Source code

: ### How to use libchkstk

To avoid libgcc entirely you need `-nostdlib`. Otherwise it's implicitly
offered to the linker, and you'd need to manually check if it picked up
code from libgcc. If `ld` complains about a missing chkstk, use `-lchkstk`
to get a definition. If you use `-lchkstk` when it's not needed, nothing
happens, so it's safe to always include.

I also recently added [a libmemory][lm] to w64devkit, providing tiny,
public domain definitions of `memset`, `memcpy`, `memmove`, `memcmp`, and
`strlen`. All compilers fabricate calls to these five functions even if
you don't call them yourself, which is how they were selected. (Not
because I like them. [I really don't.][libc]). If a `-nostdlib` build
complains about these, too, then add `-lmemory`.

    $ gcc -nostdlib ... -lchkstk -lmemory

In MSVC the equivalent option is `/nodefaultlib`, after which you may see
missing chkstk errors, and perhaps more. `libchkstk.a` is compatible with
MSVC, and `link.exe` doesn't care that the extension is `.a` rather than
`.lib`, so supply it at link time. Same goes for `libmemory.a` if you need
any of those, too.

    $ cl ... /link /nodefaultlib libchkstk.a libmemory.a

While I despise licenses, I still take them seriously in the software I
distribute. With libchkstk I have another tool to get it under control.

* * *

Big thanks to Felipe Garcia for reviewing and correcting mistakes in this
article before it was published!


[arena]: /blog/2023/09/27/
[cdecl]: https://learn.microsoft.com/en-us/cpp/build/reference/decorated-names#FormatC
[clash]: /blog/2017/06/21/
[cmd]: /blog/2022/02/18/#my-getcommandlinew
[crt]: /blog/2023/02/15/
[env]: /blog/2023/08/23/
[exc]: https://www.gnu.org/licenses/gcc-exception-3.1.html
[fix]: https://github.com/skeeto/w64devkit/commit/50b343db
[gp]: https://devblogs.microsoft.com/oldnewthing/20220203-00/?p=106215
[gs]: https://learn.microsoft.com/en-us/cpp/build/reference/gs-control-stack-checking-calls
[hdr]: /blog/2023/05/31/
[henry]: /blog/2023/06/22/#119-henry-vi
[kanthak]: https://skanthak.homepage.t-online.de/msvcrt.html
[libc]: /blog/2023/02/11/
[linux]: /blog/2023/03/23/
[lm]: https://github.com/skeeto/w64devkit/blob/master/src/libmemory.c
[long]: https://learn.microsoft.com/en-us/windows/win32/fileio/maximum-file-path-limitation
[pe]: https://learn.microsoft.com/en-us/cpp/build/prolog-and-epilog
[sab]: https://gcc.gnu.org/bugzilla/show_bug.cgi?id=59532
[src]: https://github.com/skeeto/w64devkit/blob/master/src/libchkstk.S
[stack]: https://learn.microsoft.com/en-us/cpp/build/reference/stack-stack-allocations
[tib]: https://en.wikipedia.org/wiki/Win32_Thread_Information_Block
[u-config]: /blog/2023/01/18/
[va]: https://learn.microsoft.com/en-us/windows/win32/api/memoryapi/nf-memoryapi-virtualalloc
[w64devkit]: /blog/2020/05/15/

______

— THE PROBLEM —
The material above must be written out again in full, exactly.

— RESPONSE AREA —
Source code

: ### How to use libchkstk

To avoid libgcc entirely you need `-nostdlib`. Otherwise it's implicitly
offered to the linker, and you'd need to manually check if it picked up
code from libgcc. If `ld` complains about a missing chkstk, use `-lchkstk`
to get a definition. If you use `-lchkstk` when it's not needed, nothing
happens, so it's safe to always include.

I also recently added [a libmemory][lm] to w64devkit, providing tiny,
public domain definitions of `memset`, `memcpy`, `memmove`, `memcmp`, and
`strlen`. All compilers fabricate calls to these five functions even if
you don't call them yourself, which is how they were selected. (Not
because I like them. [I really don't.][libc]). If a `-nostdlib` build
complains about these, too, then add `-lmemory`.

    $ gcc -nostdlib ... -lchkstk -lmemory

In MSVC the equivalent option is `/nodefaultlib`, after which you may see
missing chkstk errors, and perhaps more. `libchkstk.a` is compatible with
MSVC, and `link.exe` doesn't care that the extension is `.a` rather than
`.lib`, so supply it at link time. Same goes for `libmemory.a` if you need
any of those, too.

    $ cl ... /link /nodefaultlib libchkstk.a libmemory.a

While I despise licenses, I still take them seriously in the software I
distribute. With libchkstk I have another tool to get it under control.

* * *

Big thanks to Felipe Garcia for reviewing and correcting mistakes in this
article before it was published!


[arena]: /blog/2023/09/27/
[cdecl]: https://learn.microsoft.com/en-us/cpp/build/reference/decorated-names#FormatC
[clash]: /blog/2017/06/21/
[cmd]: /blog/2022/02/18/#my-getcommandlinew
[crt]: /blog/2023/02/15/
[env]: /blog/2023/08/23/
[exc]: https://www.gnu.org/licenses/gcc-exception-3.1.html
[fix]: https://github.com/skeeto/w64devkit/commit/50b343db
[gp]: https://devblogs.microsoft.com/oldnewthing/20220203-00/?p=106215
[gs]: https://learn.microsoft.com/en-us/cpp/build/reference/gs-control-stack-checking-calls
[hdr]: /blog/2023/05/31/
[henry]: /blog/2023/06/22/#119-henry-vi
[kanthak]: https://skanthak.homepage.t-online.de/msvcrt.html
[libc]: /blog/2023/02/11/
[linux]: /blog/2023/03/23/
[lm]: https://github.com/skeeto/w64devkit/blob/master/src/libmemory.c
[long]: https://learn.microsoft.com/en-us/windows/win32/fileio/maximum-file-path-limitation
[pe]: https://learn.microsoft.com/en-us/cpp/build/prolog-and-epilog
[sab]: https://gcc.gnu.org/bugzilla/show_bug.cgi?id=59532
[src]: https://github.com/skeeto/w64devkit/blob/master/src/libchkstk.S
[stack]: https://learn.microsoft.com/en-us/cpp/build/reference/stack-stack-allocations
[tib]: https://en.wikipedia.org/wiki/Win32_Thread_Information_Block
[u-config]: /blog/2023/01/18/
[va]: https://learn.microsoft.com/en-us/windows/win32/api/memoryapi/nf-memoryapi-virtualalloc
[w64devkit]: /blog/2020/05/15/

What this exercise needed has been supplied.